Yellen advocates for minimal global corporate tax

WASHINGTON (AP) – US Treasury Secretary Janet Yellen on Monday pushed for the introduction of a minimum global corporate tax, an effort to at least partially offset the drawbacks that could stem from the Biden government’s proposed increase in the U.S. corporate tax rate.

Citing a “race to the bottom of 30 years” in which countries cut corporate tax rates in an effort to attract multinational corporations, Yellen said Biden’s government would work with other advanced economies in the Group of 20 to minimize to establish.

“Competitiveness is about more than how US-headquartered companies stack up against other companies in global mergers and takeover bids,” Yellen said in a virtual address to the Chicago Council on Global Affairs. “It’s about ensuring that governments have stable tax systems that generate enough revenue to invest in essential public goods.”

The speech was Yellen’s most prominent on international affairs so far, coming just as the spring meetings of the World Bank and the International Monetary Fund began in virtual form.

“It is important to work with other countries to end the pressures of tax competition and corporate tax erosion,” said Yellen.

President Joe Biden has proposed raising the U.S. corporate tax rate from 21% to 28%, partially reversing the Trump administration’s 35% cut in the 2017 tax bill. Biden also wants to impose a minimum U.S. tax on foreign business income and make it more difficult for companies to shift their income overseas. The increase would help pay for the White House’s ambitious $ 2.3 trillion infrastructure proposal

Yellen’s comments essentially serve as confirmation of negotiations that have been underway at the 37-country Economic Co-operation and Development Organization for about two years, said Alan Auerbach, an economist at the University of California at Berkeley.

Biden’s US corporate tax proposal includes an increase in the US minimum tax that was included in Trump’s tax law from 10.5% to 21%. One of the focal points of the OECD talks is whether other countries will adopt similar minimums.
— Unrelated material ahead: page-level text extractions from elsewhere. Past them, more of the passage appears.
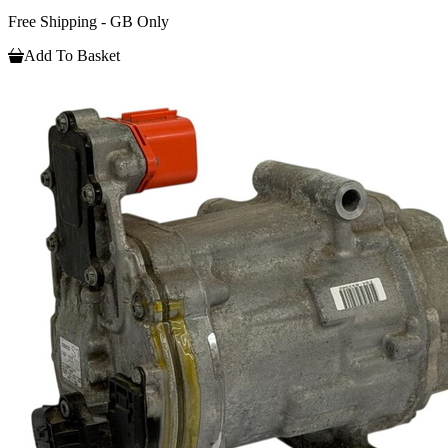
Free Shipping - GB Only
Add To Basket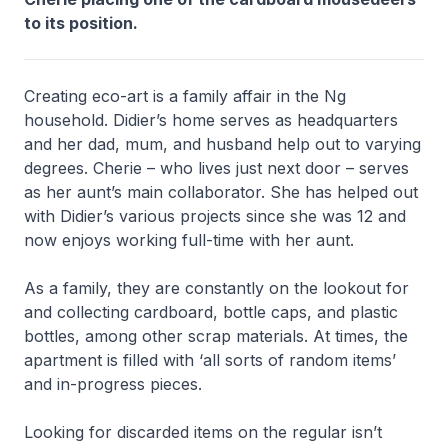
to its position.
Creating eco-art is a family affair in the Ng
household. Didier’s home serves as headquarters
and her dad, mum, and husband help out to varying
degrees. Cherie – who lives just next door – serves
as her aunt’s main collaborator. She has helped out
with Didier’s various projects since she was 12 and
now enjoys working full-time with her aunt.
As a family, they are constantly on the lookout for
and collecting cardboard, bottle caps, and plastic
bottles, among other scrap materials. At times, the
apartment is filled with ‘all sorts of random items’
and in-progress pieces.
Looking for discarded items on the regular isn’t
Biden’s corporate tax measure would also penalize other countries without a minimum corporate tax by taxing their US subsidiaries more heavily

Auerbach said the OECD has helped promote other agreements on things like banking secrecy.

“There is precedent for things like this,” Auerbach said. “But this would be a major problem, as it would lead countries to coordinate their tax systems in a way that they have not done before.”
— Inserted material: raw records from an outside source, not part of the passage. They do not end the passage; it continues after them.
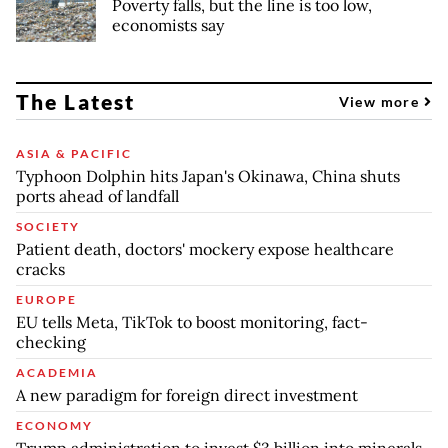
Poverty falls, but the line is too low,
economists say
The Latest
View more
ASIA & PACIFIC
Typhoon Dolphin hits Japan's Okinawa, China shuts
ports ahead of landfall
SOCIETY
Patient death, doctors' mockery expose healthcare
cracks
EUROPE
EU tells Meta, TikTok to boost monitoring, fact-
checking
ACADEMIA
A new paradigm for foreign direct investment
ECONOMY
Trump administration to invest $3 billion into minerals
On Monday, Biden also said he is “not at all” concerned that a higher corporate tax rate would cause some US companies to move abroad, although Yellen’s proposed global minimum corporate tax is intended to prevent that.

“There’s no evidence for that … that’s bizarre,” Biden said in response to a question from reporters.

According to the Tax Foundation, a right-leaning think tank, the Trump administration’s cut in corporate taxes lowered the U.S. rate from the highest of the OECD countries to the 13th highest. However, many analysts have argued that few large American multinationals have paid full tax.

“We have 51 or 52 Fortune 500 companies that haven’t paid a cent a day for three years?” Biden said. “Come on.”

Senator Pat Toomey, R-Penn., Said Yellen’s proposal was unlikely to make much headway abroad. He also said Republicans should reverse any increase in corporate taxes if they regain a congressional majority in the upcoming election.

“Spoiler alert: this effort is likely to fail and even if there is some sort of agreement it will not be binding because it is not a treaty,” said Toomey.

Yellen, meanwhile, downplayed the potential for the Biden government’s domestic agenda, which also includes a $ 1.9 trillion COVID aid package approved last month, to encourage higher inflation. Former Treasury Secretary Larry Summers, among others, has voiced such concerns since the emergency relief bill was passed.

“I strongly doubt it will create inflationary pressures,” Yellen said, referring to the government’s infrastructure proposal. “The problem for a long time has been inflation that is too low, not inflation that is too high.”

Yellen also said the United States will step up its efforts at home and abroad to combat climate change, “after being on the sidelines for four years.”

Treasury will work to “drive the flow of capital into climate-related investments and away from carbon-intensive investments,” Yellen said. That approach has angered GOP members of Congress, who say it threatens the ability of the US oil and gas industry to access needed loans.

Yellen also noted that many developing countries are lagging behind in vaccinating their populations and have also suffered the severe economic impact of the pandemic. As many as 150 million people worldwide will fall into extreme poverty this year, Yellen said.

“The result is likely to be a deeper and longer-lasting crisis, with growing problems of debt, deeper-rooted poverty and growing inequality,” said Yellen.

The Biden administration is supporting the creation of $ 650 billion in new lending capacity with the IMF to address such issues, she said. Many Republicans in Congress are against the reassignment, arguing that much of the funding would flow to relatively wealthy developing countries, such as China.

Yellen acknowledged that the additional credit would be distributed to every IMF member, but argued that “significant resources go to the poorest countries most needed”. Nations can also donate some of their funds to the hardest hit countries, which they expect many will do, she added.